_抜粋箇所_
((

旧知の先生から、臨時休校期間中のオンライン学習等に関して相談したいとの連絡があり、Webミーティングを実施しました。
1to1の情報端末は整備されておらず、家庭でのICT環境にバラツキがあるとのこと(同様の学校は多数存在すると思います)
このような状況の中で、臨時休校期間中の学習環境として、公平性を考慮した上での最適解を検討されていました。
今回伝えたのは、以下の内容です。
(1) オンライン学習(オンライン環境の利用容認)は慎重に
子どもたちの生活習慣が崩れた場合、学校再開後に不登校等の課題が生じる可能性があるため、オンライン学習が最善だとは限らない。情報端末の活用を自制できるとよいが、自制が効かないケースも想定される
(2) 学年に応じた休校中の「時間割」を作成する
規則正しい生活による健康維持のためには、日々のリズムと乖離した状況とするより、同様のリズムで学習に取り組めるような状況を整えることが必要では
(3) (2)の時間割に応じた学習課題の用意を
各時間で何をするのか、教育課程の延長上で考えた学習課題を設定し、教科書、学習プリント、ノートでのまとめ、等を組み込んだ学習活動を想定した教材・学習材を用意
(4) (3)の学習課題がすぐに終えられる子達や、取り組みに困難さを抱えている子達のために、オンライン学習を取り入れてみる
例えば、学習プリントを先生が解き、説明している動画を視聴できるようにする。学習課題に関連したオンラインの学習教材を提案する。など
(5) YouTubeで学習動画(または卒業式等)を配信する時の注意点
・YouTubeチャンネルの開設が必要→個人アカウントではなく、学校の公的なアカウントが望ましい
・著作権への配慮→引用の体裁を整える
(後日追記:著作権法第32条には「公正な慣行に合致するものであり、かつ、報道、批評、研究その他の引用の目的上正当な範囲内で行われるものでなければならない」とされています。この「その他」に該当しない場合も考えられますので、慎重な対応が求められます。※原則は、著作権者の許諾を得る。となります)

))

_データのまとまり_

((

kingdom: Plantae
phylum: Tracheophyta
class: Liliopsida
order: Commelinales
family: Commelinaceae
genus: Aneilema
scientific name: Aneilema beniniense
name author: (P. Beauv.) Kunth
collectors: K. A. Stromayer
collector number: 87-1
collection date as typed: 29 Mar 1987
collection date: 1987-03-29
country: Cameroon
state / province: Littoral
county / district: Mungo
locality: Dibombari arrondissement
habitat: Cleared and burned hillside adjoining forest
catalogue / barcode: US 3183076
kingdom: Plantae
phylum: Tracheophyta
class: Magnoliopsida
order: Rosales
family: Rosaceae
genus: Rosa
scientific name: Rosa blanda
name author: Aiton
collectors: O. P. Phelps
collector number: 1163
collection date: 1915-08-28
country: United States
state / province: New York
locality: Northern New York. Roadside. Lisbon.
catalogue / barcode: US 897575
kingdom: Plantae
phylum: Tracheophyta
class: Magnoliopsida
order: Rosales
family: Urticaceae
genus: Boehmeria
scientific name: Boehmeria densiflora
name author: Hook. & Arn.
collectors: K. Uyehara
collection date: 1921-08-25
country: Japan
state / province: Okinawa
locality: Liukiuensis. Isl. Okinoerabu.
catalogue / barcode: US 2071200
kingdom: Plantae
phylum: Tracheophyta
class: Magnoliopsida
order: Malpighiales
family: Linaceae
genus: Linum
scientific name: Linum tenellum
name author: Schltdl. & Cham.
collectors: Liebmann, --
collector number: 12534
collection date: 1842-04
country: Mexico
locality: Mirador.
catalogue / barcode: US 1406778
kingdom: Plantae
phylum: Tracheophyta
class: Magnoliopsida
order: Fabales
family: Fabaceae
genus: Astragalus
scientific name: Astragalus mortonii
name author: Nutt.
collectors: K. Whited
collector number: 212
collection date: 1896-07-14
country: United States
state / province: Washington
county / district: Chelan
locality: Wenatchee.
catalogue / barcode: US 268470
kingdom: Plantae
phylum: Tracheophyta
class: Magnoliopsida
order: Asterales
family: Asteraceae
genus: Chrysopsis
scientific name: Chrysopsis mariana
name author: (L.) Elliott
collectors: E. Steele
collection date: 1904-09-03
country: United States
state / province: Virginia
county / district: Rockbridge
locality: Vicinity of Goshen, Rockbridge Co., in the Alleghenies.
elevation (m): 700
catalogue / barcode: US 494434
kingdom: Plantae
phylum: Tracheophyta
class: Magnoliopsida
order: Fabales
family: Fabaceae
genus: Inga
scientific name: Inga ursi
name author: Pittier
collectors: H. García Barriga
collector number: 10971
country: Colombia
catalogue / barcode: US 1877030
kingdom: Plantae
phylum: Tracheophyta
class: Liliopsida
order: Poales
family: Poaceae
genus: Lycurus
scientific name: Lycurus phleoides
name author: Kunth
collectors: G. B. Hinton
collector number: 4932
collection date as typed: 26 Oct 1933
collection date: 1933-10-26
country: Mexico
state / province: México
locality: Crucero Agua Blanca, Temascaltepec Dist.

))

_依頼内容 A_
休校中の学習に関する文章では、YouTubeチャンネルを開設する際にどのようなアカウントが望ましいとされているか。
_依頼内容 B_
記録のうち、「catalogue / barcode: US 1406778」を含む行から「collection date: 1896-07-14」を含む行までを、両端の行も含めてそのまま出力すること。

_演習の解答 A_
個人アカウントではなく、学校の公的なアカウントが望ましいとされている。

_演習の解答 B_
catalogue / barcode: US 1406778
kingdom: Plantae
phylum: Tracheophyta
class: Magnoliopsida
order: Fabales
family: Fabaceae
genus: Astragalus
scientific name: Astragalus mortonii
name author: Nutt.
collectors: K. Whited
collector number: 212
collection date: 1896-07-14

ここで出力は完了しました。